* _TEXT BLOCK_
····················

The collection begins with poems from Harjo's first two chapbooks, The Last Song (Puerto del Sol Press, 1975) and What Moon Drove Me to This (I. Reed Books, 1979). Many of the poems explore the idea of place—a longing to get from one place to another, a longing for a place to feel safe and whole. In the poem "3 A.M," the speaker has an epiphany as she travels home from Albuquerque in the middle of the night. In "Are You Still There?" the speaker has a fraught conversation across miles of telephone wire. In "Crossing the Border," the speaker feels a crushing sense of suspicion as she crosses into Canada. In contrast, poems such as "Watching Crow, Looking South Toward the Manzano Mountains," and "for a Hopi silversmith" convey a sense of peace and connection that comes from observing natural beauty.

The collection also includes poems from She Had Some Horses (Thunder's Mouth Press, 1983), now considered to be a classic. The title poem, propelled forward by the chanting of the title phrase, wrestles with the question of how our own contradictory parts can coexist. The question carries over into other poems, such as "Call It Fear," and "The Woman Hanging from the Thirteenth Floor Window." "I feel strongly that I have a responsibility to all the sources that I am," said Harjo, " all voices, all women, all of my tribe, all people, all earth" (Poetry Foundation). Several of the poems are infused with spiritual and historical memory, such as "New Orleans," which describes how an American city was built over a place where indigenous people used to live, and how their memory survives in the stones.

····················

* _Source records_
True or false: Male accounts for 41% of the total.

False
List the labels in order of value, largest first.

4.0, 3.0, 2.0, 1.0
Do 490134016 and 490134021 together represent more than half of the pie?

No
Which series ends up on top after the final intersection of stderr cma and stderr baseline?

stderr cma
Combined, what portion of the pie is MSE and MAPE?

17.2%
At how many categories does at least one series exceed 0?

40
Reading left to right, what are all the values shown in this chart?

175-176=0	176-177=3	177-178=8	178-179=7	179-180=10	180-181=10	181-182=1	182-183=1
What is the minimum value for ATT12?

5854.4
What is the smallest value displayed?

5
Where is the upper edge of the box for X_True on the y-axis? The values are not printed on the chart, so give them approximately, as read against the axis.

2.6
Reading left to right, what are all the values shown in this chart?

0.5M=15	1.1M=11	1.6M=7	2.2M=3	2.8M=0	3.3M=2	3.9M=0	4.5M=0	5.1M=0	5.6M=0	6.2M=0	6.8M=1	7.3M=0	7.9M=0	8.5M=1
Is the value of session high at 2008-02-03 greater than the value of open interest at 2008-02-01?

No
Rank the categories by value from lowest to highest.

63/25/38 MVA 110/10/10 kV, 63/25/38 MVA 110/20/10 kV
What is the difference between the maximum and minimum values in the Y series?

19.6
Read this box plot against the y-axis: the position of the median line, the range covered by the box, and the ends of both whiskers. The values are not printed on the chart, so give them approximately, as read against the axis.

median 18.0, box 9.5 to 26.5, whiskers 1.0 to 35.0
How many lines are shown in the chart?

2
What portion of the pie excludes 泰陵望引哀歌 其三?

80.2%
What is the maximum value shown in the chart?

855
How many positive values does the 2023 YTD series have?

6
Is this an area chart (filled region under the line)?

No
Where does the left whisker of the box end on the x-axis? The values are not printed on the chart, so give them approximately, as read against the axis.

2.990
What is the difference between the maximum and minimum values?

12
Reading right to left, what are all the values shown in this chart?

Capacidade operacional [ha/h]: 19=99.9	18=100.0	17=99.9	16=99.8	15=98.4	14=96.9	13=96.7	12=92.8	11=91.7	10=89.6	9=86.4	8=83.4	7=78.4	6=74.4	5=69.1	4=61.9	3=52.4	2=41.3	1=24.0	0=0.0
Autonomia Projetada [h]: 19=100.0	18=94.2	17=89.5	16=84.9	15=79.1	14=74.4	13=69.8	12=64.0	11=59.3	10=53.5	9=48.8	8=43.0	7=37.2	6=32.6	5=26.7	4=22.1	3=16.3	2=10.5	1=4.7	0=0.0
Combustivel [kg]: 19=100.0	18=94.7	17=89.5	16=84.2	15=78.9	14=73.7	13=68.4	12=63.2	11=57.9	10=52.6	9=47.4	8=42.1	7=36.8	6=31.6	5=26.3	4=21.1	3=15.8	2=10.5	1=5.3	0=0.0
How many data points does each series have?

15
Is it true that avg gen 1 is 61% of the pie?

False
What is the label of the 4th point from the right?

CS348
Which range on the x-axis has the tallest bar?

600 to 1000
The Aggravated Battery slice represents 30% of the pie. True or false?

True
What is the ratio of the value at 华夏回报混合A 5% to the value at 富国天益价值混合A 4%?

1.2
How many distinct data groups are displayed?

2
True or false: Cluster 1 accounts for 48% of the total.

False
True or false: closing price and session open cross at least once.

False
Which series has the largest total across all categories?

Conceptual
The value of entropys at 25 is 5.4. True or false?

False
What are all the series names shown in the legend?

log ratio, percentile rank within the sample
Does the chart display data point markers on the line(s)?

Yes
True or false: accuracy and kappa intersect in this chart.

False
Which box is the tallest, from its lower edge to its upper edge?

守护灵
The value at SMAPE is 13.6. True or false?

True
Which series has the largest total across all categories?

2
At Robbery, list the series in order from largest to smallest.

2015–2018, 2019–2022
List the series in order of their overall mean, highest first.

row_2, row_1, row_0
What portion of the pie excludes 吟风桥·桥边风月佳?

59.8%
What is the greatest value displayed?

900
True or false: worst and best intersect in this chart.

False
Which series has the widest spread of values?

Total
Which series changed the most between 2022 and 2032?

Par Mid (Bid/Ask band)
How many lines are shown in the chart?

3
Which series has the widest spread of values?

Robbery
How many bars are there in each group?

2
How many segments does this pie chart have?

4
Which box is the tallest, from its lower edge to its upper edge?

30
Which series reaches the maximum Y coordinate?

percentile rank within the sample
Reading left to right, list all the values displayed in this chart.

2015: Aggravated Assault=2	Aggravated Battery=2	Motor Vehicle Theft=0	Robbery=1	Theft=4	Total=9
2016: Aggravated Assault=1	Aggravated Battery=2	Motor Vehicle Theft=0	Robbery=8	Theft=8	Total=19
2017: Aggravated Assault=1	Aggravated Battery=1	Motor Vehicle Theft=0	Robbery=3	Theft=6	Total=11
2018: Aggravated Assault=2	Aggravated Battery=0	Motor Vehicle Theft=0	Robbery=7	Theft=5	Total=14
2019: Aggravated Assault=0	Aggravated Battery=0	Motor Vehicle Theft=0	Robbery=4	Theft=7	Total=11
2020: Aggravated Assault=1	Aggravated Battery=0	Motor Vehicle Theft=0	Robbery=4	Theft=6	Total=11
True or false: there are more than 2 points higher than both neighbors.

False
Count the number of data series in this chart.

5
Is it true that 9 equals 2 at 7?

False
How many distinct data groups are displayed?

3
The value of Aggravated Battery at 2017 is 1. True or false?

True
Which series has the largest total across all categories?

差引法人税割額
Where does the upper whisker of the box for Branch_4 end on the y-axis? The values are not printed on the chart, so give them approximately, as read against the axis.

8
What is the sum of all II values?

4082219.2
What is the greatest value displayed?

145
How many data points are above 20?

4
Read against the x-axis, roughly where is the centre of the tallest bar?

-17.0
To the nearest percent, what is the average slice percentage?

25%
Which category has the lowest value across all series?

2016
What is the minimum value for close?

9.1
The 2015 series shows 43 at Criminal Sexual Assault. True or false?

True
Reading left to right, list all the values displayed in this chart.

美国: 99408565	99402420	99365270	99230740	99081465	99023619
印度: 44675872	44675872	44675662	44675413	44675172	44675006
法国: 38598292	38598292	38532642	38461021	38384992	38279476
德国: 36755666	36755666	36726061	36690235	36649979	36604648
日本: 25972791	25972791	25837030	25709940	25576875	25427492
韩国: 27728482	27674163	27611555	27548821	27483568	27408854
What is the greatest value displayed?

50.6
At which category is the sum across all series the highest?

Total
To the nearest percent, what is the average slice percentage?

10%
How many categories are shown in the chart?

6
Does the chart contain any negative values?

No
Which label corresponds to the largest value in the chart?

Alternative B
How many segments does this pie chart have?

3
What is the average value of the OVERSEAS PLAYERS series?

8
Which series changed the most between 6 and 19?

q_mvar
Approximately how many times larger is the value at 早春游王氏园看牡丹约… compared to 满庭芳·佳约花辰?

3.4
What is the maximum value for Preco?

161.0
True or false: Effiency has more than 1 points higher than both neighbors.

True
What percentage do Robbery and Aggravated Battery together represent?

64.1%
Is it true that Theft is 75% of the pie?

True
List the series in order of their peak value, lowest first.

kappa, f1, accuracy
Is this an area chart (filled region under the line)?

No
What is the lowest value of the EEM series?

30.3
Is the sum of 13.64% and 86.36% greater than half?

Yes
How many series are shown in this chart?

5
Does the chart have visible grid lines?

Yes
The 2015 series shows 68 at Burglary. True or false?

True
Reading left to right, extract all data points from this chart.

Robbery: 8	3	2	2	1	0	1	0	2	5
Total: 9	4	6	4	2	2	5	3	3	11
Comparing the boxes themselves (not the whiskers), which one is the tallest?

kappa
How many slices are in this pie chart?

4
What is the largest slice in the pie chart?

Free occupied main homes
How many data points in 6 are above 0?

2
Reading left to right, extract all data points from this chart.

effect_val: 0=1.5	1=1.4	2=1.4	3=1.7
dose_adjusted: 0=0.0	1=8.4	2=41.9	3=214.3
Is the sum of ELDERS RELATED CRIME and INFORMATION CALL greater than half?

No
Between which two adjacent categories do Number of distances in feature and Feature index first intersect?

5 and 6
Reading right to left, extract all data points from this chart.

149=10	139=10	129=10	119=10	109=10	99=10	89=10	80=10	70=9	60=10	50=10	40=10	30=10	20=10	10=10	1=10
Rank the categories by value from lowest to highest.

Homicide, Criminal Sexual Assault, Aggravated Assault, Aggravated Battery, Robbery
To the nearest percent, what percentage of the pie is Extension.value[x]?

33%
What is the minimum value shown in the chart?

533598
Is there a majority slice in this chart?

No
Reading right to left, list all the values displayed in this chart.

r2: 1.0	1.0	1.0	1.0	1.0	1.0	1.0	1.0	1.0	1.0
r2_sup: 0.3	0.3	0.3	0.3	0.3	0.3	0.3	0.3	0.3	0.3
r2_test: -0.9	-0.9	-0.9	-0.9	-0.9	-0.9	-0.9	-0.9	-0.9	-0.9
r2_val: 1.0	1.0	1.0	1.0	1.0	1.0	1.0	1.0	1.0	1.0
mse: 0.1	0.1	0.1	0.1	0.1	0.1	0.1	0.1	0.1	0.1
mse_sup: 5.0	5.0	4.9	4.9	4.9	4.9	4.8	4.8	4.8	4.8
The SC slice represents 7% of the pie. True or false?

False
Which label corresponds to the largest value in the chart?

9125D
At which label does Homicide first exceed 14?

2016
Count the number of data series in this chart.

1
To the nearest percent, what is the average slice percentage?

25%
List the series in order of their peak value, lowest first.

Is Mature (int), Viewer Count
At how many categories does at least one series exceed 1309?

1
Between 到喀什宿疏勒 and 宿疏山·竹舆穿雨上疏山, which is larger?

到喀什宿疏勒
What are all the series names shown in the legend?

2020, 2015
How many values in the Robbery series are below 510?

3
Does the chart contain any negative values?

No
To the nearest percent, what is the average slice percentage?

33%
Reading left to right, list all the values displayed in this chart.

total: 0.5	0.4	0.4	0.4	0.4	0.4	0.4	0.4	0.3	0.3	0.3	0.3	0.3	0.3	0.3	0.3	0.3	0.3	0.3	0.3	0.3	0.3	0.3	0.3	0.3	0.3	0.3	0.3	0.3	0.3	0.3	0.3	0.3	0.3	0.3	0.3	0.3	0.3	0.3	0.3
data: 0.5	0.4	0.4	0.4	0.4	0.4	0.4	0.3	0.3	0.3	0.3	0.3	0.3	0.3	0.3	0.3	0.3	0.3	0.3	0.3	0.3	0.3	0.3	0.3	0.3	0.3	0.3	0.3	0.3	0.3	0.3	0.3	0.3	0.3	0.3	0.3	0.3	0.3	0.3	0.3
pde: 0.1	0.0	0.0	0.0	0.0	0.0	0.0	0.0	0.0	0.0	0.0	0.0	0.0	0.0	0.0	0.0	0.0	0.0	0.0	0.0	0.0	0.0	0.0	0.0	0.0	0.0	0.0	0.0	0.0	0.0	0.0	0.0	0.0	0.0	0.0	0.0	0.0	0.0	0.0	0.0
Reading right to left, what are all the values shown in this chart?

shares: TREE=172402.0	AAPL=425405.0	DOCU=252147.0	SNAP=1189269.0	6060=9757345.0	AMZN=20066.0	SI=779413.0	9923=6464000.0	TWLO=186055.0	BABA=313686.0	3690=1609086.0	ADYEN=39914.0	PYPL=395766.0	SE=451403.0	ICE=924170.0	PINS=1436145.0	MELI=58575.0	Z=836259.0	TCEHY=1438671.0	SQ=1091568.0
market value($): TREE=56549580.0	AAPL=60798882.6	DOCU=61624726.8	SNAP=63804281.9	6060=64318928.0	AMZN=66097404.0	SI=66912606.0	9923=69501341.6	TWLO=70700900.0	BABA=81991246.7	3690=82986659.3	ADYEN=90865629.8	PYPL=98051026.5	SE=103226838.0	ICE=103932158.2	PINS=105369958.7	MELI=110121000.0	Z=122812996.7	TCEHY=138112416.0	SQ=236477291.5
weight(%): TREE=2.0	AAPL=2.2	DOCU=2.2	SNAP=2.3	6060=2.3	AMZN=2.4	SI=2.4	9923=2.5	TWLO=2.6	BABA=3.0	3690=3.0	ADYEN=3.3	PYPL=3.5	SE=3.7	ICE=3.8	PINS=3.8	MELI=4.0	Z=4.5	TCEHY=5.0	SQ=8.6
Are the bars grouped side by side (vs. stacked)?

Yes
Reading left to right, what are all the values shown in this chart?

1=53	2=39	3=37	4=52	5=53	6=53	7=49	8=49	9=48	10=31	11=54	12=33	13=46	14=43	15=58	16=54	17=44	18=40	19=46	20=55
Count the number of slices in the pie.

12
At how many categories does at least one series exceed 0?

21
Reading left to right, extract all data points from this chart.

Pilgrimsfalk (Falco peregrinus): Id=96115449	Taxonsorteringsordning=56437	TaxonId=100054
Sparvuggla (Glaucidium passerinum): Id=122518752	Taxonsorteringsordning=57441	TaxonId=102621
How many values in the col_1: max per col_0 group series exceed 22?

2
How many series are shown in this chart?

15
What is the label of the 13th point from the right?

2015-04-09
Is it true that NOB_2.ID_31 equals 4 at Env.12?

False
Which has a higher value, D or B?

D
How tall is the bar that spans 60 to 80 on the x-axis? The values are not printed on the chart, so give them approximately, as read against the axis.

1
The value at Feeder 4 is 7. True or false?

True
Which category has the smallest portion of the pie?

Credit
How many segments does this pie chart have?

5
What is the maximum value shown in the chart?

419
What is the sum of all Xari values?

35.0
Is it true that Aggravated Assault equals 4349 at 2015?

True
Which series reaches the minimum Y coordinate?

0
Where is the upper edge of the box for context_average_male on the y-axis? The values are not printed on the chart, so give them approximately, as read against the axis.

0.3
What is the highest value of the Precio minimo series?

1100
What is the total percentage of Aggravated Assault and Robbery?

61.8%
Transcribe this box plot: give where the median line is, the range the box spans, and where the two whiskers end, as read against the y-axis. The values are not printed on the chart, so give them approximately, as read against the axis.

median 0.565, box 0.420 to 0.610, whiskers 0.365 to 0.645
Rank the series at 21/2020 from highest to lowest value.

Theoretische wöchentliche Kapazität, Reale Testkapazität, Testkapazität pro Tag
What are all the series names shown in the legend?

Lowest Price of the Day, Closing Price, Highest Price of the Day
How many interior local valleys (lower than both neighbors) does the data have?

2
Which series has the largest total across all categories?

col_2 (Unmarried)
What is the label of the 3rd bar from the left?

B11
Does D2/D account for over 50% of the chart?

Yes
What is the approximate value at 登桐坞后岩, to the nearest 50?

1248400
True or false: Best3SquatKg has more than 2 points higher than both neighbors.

····················

* _DIRECTIVE 1_
Rewrite the passage about Harjo's collection from "The collection begins" through "observing natural beauty.", inclusive, with "chapbooks" changed to "pamphlets".
* _DIRECTIVE 2_
Using the passage about Harjo's collection, answer these questions:
(a) Which press published She Had Some Horses, and in what year?
(b) In "Crossing the Border," which country does the speaker cross into?
(c) In "3 A.M," which city is the speaker traveling home from?
You can set the items aside because none of them is needed here.

* _REPLY 1_
The collection begins with poems from Harjo's first two pamphlets, The Last Song (Puerto del Sol Press, 1975) and What Moon Drove Me to This (I. Reed Books, 1979). Many of the poems explore the idea of place—a longing to get from one place to another, a longing for a place to feel safe and whole. In the poem "3 A.M," the speaker has an epiphany as she travels home from Albuquerque in the middle of the night. In "Are You Still There?" the speaker has a fraught conversation across miles of telephone wire. In "Crossing the Border," the speaker feels a crushing sense of suspicion as she crosses into Canada. In contrast, poems such as "Watching Crow, Looking South Toward the Manzano Mountains," and "for a Hopi silversmith" convey a sense of peace and connection that comes from observing natural beauty.

* _REPLY 2_
(a) Thunder's Mouth Press, in 1983.
(b) Canada.
(c) Albuquerque.